Schaltbare Verglasung in saniertem Altbau

Energieeffizient und lichtlenkend

Vor dem Hintergrund der Klimaerwärmung sind weitreichende und intensive Sanierungen von Bestandsbauten erforderlich. Alte Bausubstanz sollte also als Beitrag zu einer nachhaltigeren Bauwirtschaft und zur Erhaltung der darin gebundenen Grauen Energie so weit wie möglich genutzt werden. In Vevey renovierte kürzlich ein Nahrungsmittelkonzert einen Teil seines Hauptverwaltungssitzes – ein Bestandsgebäude aus dem Jahr 1977 mit großflächiger Glasfassade.

Die Verglasungen wurden nach Vorbild der bauzeitlichen Fassade mittels schaltbarer Isolierverglasungen realisiert.
Aufgrund der elektrochromen Verglasung konnte auf einen außenliegenden Sonnenschutz verzeichtet werden.

Vorgabe war, die Ansicht der Gebäudehülle nicht zu verändern, um die Gestaltung des Gesamtensembles zu erhalten. Bei einer derart großen Glasfläche gelten im Rahmen einer energetischen Sanierung vielfältige Anforderungen. Einerseits müssen die Innenräume im Sommer vor Überhitzung geschützt werden, andererseits muss im Winter dafür Sorge getragen werden, dass keine Wärme über die Verglasung verloren geht. Zudem sind dabei die Lichtverhältnisse im Innenraum zu regulieren.
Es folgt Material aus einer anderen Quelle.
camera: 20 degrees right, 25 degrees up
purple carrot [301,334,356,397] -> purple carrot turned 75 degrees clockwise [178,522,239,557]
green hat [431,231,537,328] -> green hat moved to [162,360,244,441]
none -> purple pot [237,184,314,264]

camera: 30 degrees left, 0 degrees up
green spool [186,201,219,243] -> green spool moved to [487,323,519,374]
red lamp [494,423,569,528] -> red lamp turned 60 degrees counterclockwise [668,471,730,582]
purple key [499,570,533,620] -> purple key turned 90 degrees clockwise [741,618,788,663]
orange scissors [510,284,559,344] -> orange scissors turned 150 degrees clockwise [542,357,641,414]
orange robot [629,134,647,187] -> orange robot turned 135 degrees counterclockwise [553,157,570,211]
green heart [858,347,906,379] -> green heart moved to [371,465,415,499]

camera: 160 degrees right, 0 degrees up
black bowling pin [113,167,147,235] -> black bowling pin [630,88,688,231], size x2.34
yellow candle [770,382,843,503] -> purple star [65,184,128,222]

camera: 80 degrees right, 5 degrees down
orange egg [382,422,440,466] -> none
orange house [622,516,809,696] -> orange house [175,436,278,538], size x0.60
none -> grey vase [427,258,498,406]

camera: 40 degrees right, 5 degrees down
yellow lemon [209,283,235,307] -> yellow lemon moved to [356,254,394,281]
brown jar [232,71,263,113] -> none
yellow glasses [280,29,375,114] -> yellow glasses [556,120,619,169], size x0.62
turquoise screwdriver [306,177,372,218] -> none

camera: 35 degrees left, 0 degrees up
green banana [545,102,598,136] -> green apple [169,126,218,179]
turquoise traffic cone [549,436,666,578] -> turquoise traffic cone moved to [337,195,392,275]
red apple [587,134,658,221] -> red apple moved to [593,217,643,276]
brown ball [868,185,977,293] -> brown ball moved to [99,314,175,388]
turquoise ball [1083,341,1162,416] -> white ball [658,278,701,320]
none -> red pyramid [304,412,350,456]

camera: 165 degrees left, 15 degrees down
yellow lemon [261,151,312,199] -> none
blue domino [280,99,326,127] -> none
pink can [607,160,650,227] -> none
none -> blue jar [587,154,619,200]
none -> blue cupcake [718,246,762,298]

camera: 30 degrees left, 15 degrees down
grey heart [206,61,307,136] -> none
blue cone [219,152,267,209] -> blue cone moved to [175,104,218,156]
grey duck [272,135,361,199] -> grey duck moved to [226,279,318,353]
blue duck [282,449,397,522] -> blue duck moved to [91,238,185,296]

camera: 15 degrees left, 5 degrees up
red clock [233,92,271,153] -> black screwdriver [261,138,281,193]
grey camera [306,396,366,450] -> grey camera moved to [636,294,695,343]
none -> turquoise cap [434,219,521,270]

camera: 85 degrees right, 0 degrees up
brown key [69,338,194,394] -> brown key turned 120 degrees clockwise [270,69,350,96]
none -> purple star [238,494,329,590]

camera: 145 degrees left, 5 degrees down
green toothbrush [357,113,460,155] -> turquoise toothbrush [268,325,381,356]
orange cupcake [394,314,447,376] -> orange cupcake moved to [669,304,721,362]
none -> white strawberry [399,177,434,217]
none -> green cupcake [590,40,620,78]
Unter Beibehaltung der ursprünglichen Fassadenansicht waren jedoch außenliegende Sonnenschutzvorrichtungen oder eine Doppelfassade nicht realisierbar. Eine praktikable Lösung als Alternative zu mechanischen Sonnenschutzsystemen war der Einsatz schaltbarer Verglasungen. Die Projektbeteiligten Studio Brönnimann, Gottreux Architectes (Projektträger) sowie die Buri Müller Partner (Fassadenberater) entschieden sich für die Verwendung der elektrochromen Verglasungen LightZone von Sageglass/Saint-Gobain Glass. Sie verfügen über drei unabhängige Tönungsbereiche, mit denen die Sonneneinstrahlung im Inneren des Gebäudes gezielt kontrolliert werden kann. Insgesamt wurden 4.400 m² der Verglasung montiert.

Intelligente Verglasungen

Die Steuerung dieser elektrochromen Verglasungen erfolgt mittels Sensoren, die an ein Gebäudemanagementsystem gekoppelt sind. Unter Berücksichtigung der Wetterbedingungen und des Sonnenstandes werden die Verglasungen automatisch geschaltet. Dabei können verschiedene Aspekte, wie die Tönung des Glases, die Raumreservierung oder die Deaktivierung der passiven Solarenergienutzung, miteinander synchronisiert werden. Die Mitarbeitenden sind so vor Blendeffekten und hohen Temperaturen im Innenraum geschützt. Zudem wird damit der Bedarf an Klimaanlagen und künstlichen Beleuchtungssystemen reduziert. Bei Bedarf, etwa für Präsentationen am Tag, können die Verglasungen auch manuell geschaltet werden.

Die Fassadengläser wurden mit der Beschichtung Bright Silver versehen, um ähnlich wie bei der ursprünglichen Fassade einen Spiegeleffekt zu erzielen, der die Nachbargebäude und die ländliche Umgebung reflektiert. Dadurch harmoniert die Hülle farblich zu den Massivteilen des Gebäudes sowie zur Fassade des Nachbargebäudes.